• Assignment:
In the records below, the line with "left elbow: (78, 126)" opens the range and the line with "right shoulder: (182, 137)" closes it; print that range exactly and nothing else.

= Beginning of Section =

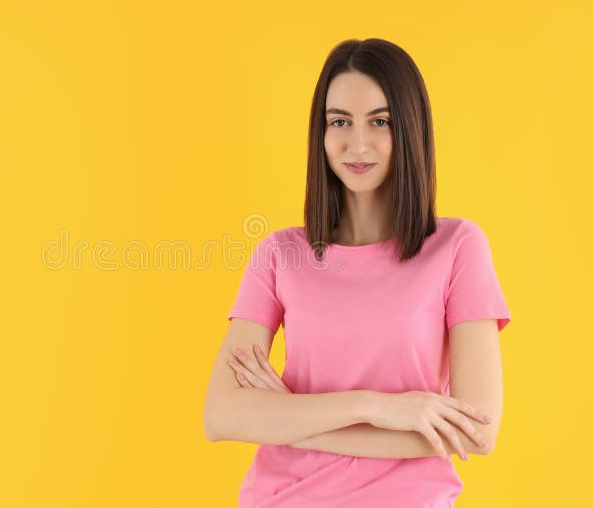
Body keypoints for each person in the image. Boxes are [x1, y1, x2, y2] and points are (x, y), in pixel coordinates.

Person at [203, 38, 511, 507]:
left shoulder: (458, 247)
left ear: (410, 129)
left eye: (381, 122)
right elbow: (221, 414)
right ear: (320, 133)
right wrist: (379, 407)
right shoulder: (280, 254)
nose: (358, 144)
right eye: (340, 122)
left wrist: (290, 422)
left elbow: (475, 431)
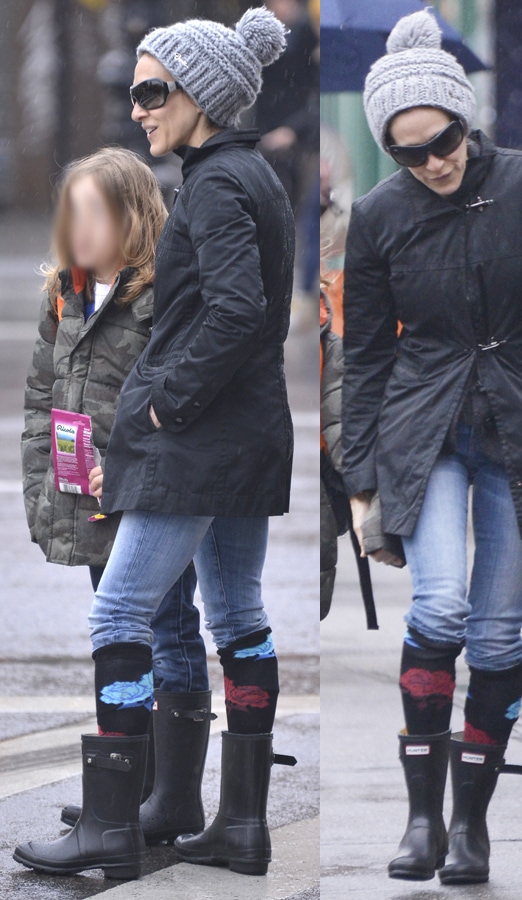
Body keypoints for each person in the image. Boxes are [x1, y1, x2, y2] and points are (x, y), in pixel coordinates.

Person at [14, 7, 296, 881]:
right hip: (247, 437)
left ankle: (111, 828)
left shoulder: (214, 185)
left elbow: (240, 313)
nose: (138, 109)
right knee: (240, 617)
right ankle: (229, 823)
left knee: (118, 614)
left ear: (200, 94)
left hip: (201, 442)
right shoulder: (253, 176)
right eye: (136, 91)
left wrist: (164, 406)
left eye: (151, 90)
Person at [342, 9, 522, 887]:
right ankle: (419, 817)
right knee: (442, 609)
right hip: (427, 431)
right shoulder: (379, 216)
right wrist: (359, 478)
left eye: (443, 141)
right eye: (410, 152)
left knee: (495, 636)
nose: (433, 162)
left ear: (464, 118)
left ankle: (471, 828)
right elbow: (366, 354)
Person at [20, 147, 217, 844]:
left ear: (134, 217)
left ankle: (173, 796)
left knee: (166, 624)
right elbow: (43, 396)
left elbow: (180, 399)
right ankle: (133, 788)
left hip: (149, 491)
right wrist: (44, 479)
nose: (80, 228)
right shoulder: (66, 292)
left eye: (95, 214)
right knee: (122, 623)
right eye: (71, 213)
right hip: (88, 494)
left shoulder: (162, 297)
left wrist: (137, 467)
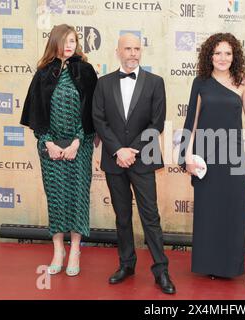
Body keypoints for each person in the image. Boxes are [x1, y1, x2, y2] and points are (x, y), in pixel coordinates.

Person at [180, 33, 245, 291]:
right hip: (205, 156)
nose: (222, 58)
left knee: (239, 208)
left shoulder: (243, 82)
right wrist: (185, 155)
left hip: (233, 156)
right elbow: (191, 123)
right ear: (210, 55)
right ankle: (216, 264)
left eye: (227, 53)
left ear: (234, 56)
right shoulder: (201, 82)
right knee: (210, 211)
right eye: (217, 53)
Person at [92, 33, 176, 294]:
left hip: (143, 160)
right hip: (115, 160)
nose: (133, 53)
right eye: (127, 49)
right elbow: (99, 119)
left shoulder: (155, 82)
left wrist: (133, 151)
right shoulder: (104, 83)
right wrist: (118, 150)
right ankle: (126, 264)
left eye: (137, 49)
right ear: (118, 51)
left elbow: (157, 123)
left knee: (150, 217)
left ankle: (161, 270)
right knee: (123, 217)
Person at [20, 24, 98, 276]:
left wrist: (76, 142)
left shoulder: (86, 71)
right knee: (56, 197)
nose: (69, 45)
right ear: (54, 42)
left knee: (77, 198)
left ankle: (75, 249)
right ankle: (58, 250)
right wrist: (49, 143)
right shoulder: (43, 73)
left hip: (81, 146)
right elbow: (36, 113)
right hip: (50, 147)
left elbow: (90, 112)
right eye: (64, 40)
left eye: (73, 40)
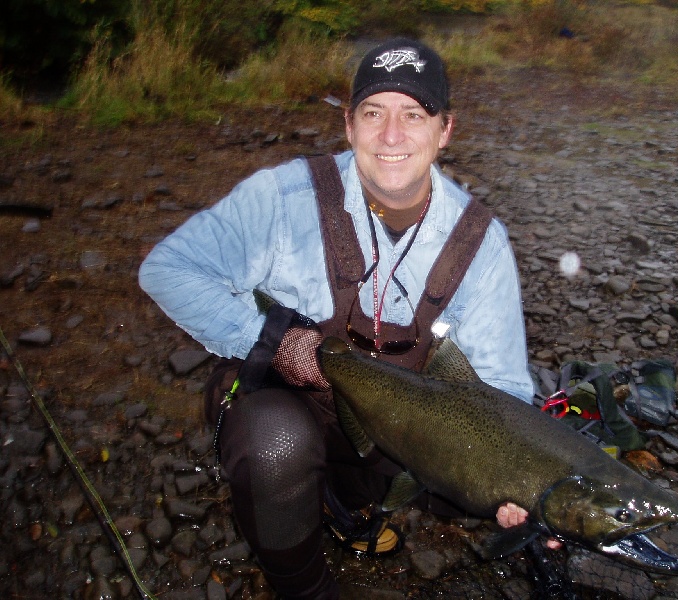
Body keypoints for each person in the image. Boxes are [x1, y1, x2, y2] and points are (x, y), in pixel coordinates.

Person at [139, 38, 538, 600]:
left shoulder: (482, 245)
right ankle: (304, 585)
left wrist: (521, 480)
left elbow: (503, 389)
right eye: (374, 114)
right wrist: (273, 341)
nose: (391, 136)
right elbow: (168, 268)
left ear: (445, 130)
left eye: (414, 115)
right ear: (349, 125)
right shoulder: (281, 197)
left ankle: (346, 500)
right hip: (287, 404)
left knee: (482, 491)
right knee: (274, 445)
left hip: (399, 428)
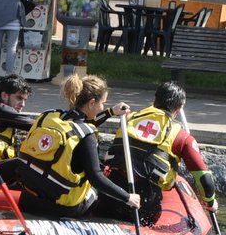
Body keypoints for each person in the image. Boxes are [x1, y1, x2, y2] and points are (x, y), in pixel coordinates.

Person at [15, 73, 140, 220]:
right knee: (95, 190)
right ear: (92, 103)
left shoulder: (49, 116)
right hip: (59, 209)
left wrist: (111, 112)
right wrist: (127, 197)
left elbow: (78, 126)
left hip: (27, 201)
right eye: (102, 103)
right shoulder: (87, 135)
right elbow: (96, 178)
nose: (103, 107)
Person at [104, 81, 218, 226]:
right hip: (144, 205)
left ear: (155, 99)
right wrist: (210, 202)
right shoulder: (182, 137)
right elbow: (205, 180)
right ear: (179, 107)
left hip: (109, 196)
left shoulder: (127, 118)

= End of Section =

• Task output:
left elbow: (78, 126)
left hip: (27, 201)
right eye: (102, 103)
right shoulder: (87, 135)
right elbow: (96, 178)
nose: (103, 107)
Person at [104, 81, 218, 226]:
right hip: (144, 205)
left ear: (155, 99)
right wrist: (210, 202)
right shoulder: (182, 137)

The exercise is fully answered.